How to configure new document classification

  1. Navigate to Collections > Jobs > Add+ > Classification to create a new Classification job.

  2. Configure the job as follows:

    1. In the Model Deployment Name field, enter an ID for the new classification model.

    2. In the Training Data Path field, enter the collection name or cloud storage path where your main content is stored.

    3. In the Training Data Format field, leave the default solr value if the Training Data Path is a collection. Otherwise, specify the format of your data in cloud storage.

    4. In the Training collection content field, enter the name of the field that contains the content to analyze.

      The content field that you choose depends on your use case and the types of queries that your users commonly make.

      For example, you could choose the description field if users tend to make descriptive queries like "4k TV" or "soft waterproof jacket". But if users are more likely to search for specific brands or products, such as "LG TV" or "North Face jacket", then the product name field might be more suitable.

    5. In the Training collection class field, enter the name of the field that contains the category data.

      Tip
      For additional configuration details, see Best practices below.
  3. Save the job.

  4. Specify the model’s name in the Machine Learning stage of your index pipeline.

  5. In the Model input transformation script field, enter the following:

    /*
    Name of the document field to feed into the model.
    */
    var documentFeatureField = "body_t"
    
    /*
    Model input construction.
    */
    var modelInput = new java.util.HashMap()
    modelInput.put("text", doc.getFirstFieldValue(documentFeatureField))
    modelInput
  6. In the Model output transformation script field, enter the following:

    // In case if top_k_predictions are needed
    var top1ClassField = "top_1_class_s"
    var top1ScoreField = "top_1_score_d"
    var topKClassesField = "top_k_classes_ss"
    var topKScoresField = "top_k_scores_ds"
    
    var jsonOutput = JSON.parse(modelOutput.get("_rawJsonResponse"))
    var parsedOutput = {};
    for (var i=0; i<jsonOutput["names"].length;i++){
      parsedOutput[jsonOutput["names"][i]] = jsonOutput["ndarray"][i]
    }
    
    doc.addField(top1ClassField, parsedOutput["top_1_class"][0])
    doc.addField(top1ScoreField, parsedOutput["top_1_score"][0])
    if ("top_k_classes" in parsedOutput) {
        doc.addField(topKClassesField, new java.util.ArrayList(parsedOutput["top_k_classes"][0]))
        doc.addField(topKScoresField, new java.util.ArrayList(parsedOutput["top_k_scores"][0]))
    }
    1. Click Apply.

  7. Save the query pipeline.

Custom output transformation script example

var top1ClassField = "top_1_class_s"
var top1ScoreField = "top_1_score_d"

doc.addField(top1ClassField, modelOutput.get("top_1_class")[0])
doc.addField(top1ScoreField, modelOutput.get("top_1_score")[0])

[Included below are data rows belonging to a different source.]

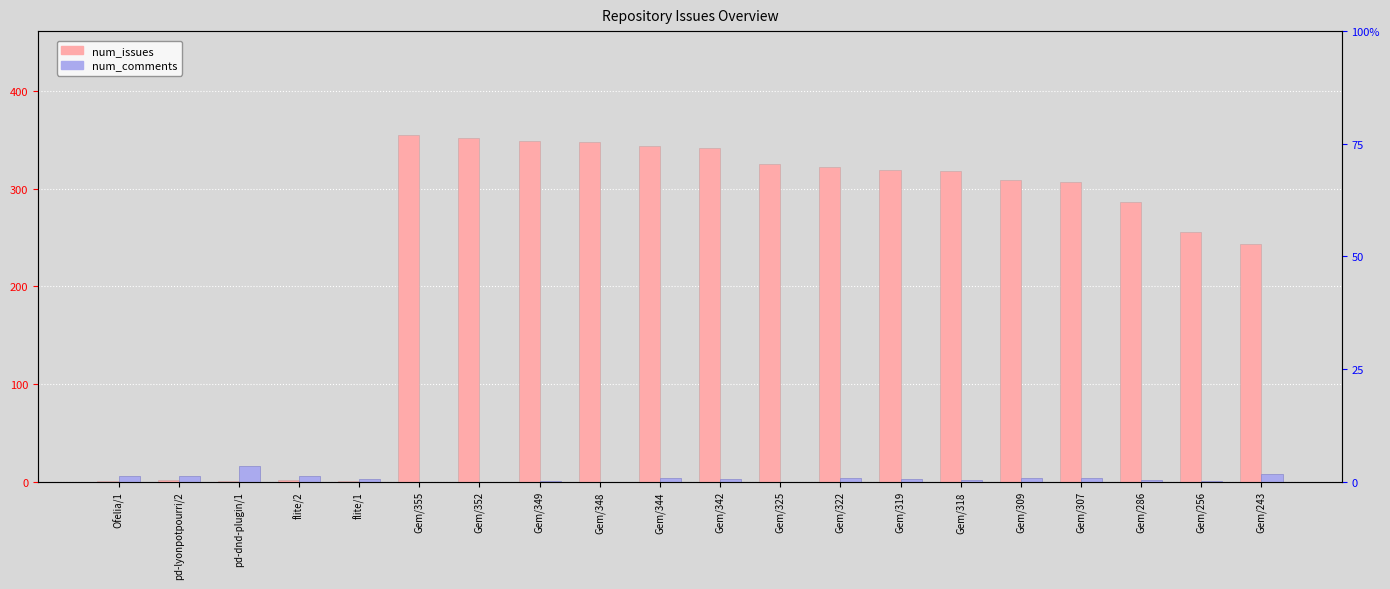

Reading left to right, list all the values displayed in this chart.

num_issues: 1	2	1	2	1	355	352	349	348	344	342	325	322	319	318	309	307	286	256	243
num_comments: 6	6	16	6	3	0	0	1	0	4	3	0	4	3	2	4	4	2	1	8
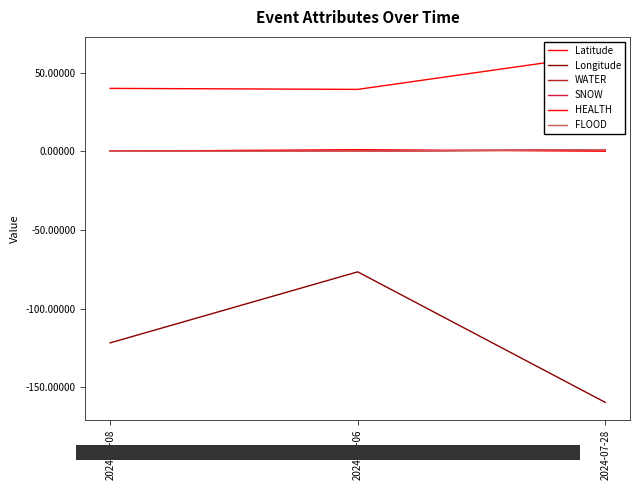

Is it true that HEALTH equals 1.0 at 2024-06-06?

True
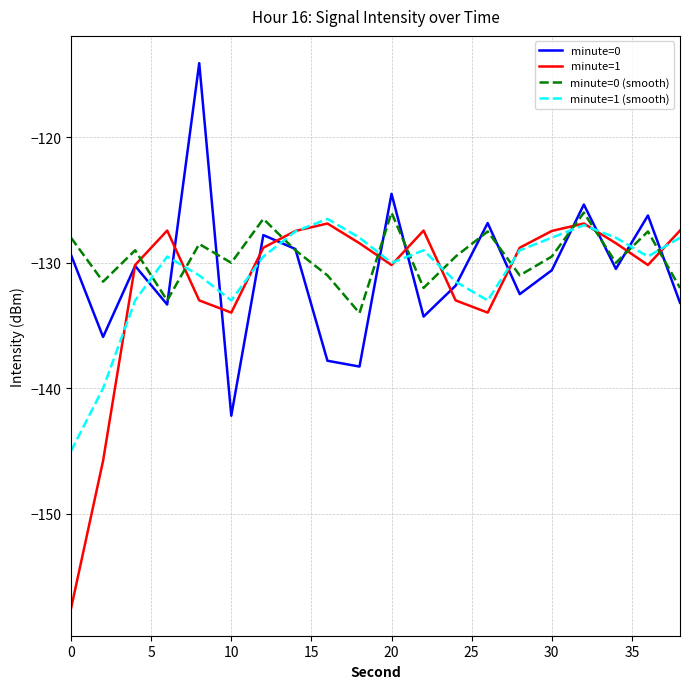

How many categories are shown in the chart?

20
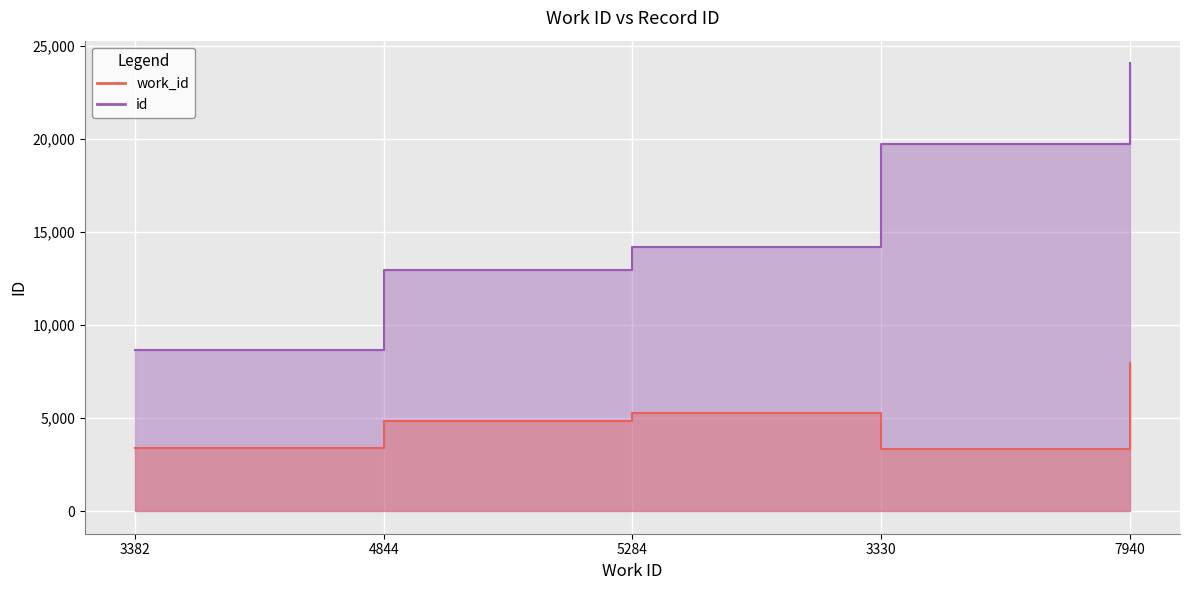

Is it true that id equals 6227 at 4844?

False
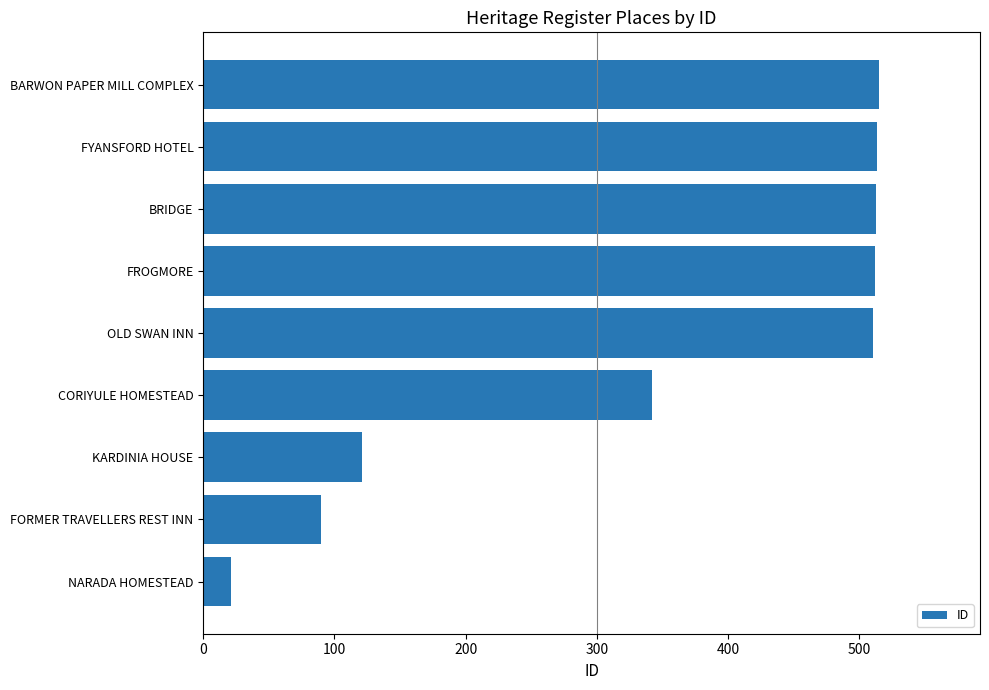

The chart shows a value of 512 at FROGMORE. True or false?

True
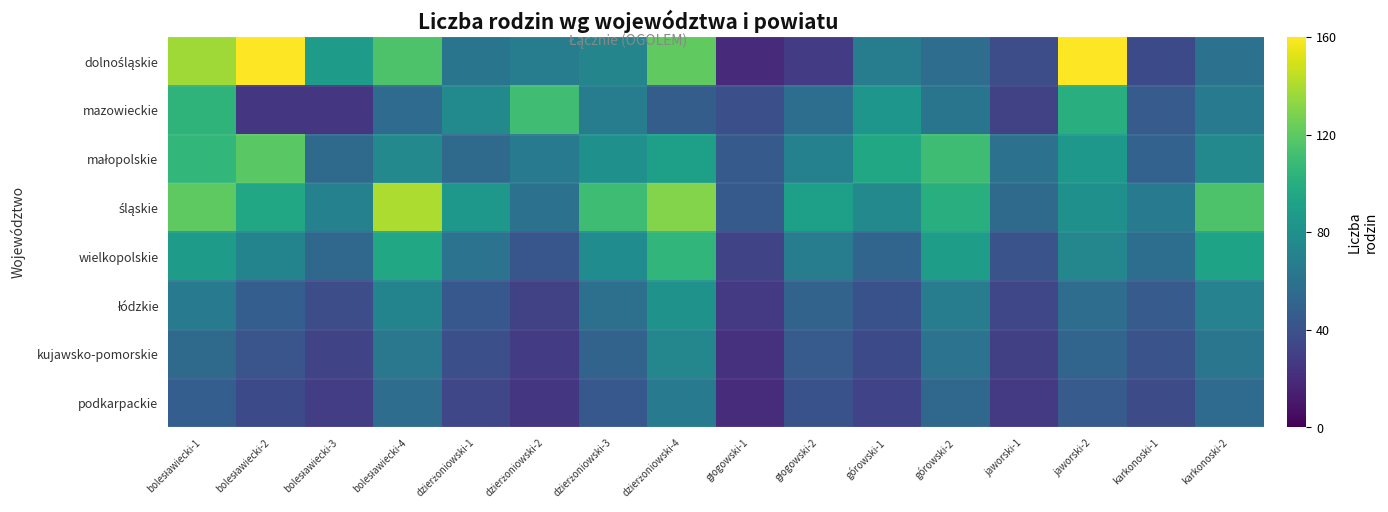

Which series changed the most between bolesławiecki-4 and dzierżoniowski-3?

dolnośląskie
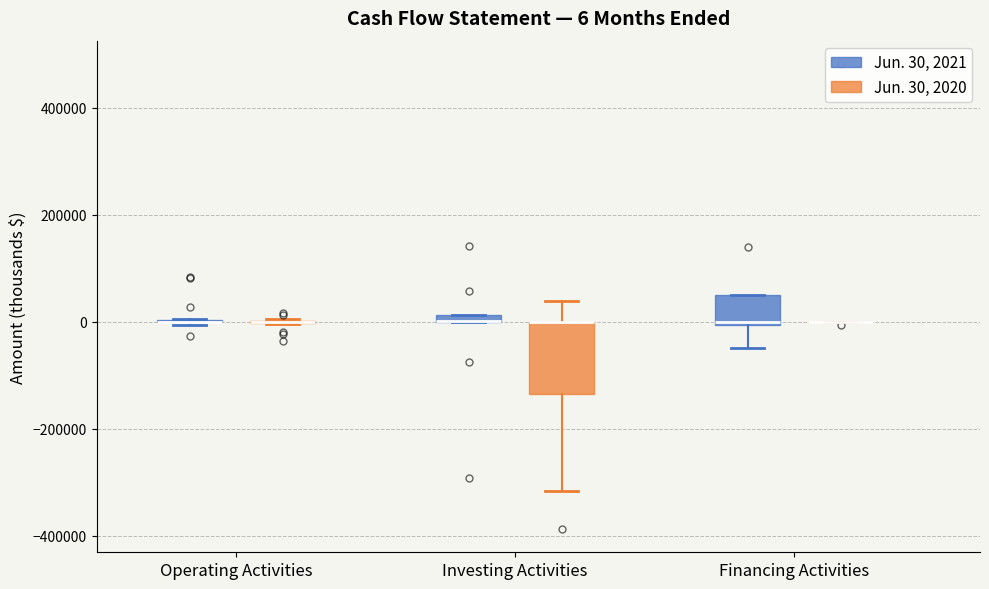

Comparing the boxes themselves (not the whiskers), which one is the tallest?

Investing Activities (Jun. 30, 2020)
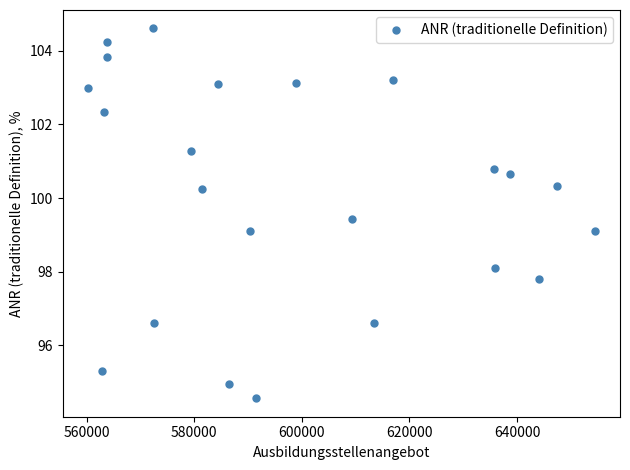

What is the range of X values (max minus min)?

94153.0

Best practices for configuring the Classification job

These tips describe how to tune the options under Vectorization Parameters for best results with different use cases.

Query intent / short texts

If you want to train a model to predict query intents or to do short text classification, then enable Use Characters.

Another vectorization parameter that can improve model quality is Max Ngram size, with reasonable defaults between 3 and 5.

The more character ngrams are used the bigger the vocabulary, so it is worthwhile to tune the Maximum Vocab Size parameter that controls how many unique tokens will be used. Lower values will make training faster and will prevent overfitting but might provide lower quality too. It’s important to find a good balance.

Activating the advanced Sublinear TF option usually helps if characters are used.

Documents / long texts

If you want to train a model to predict classes for documents or long texts like one or more paragraphs, then uncheck Use Characters.

The reasonable values for word-based Max Ngram size are 2–3. Be sure to tune Maximum Vocab Size parameter too. Usually it’s better to leave the advanced Sublinear TF option deactivated.

Performance tuning

If the text is very long and Use Characters is checked, the job may take a lot of memory and possibly fail if the amount of memory requested by the job is not available. This may result in pods being evicted or failing with OOM errors. If you see this happening, try the following:

  • Uncheck Use Characters.

  • Reduce the vocabulary size and ngram range of the documents.

  • Allocate more memory to the pod.

Algorithm-specific

If you are going to train a model via LogisticRegression algorithm, dimensionality reduction usually doesn’t help so it makes sense to leave Reduce Dimensionality unchecked. But scaling seems to improve results, so it’s suggested to activate Scale Features.

For models trained by StarSpace algorithm it’s vice-versa. Dimensionality reduction usually helps to get better results as well as much faster model training. But scaling usually doesn’t help or might make results a little bit worse.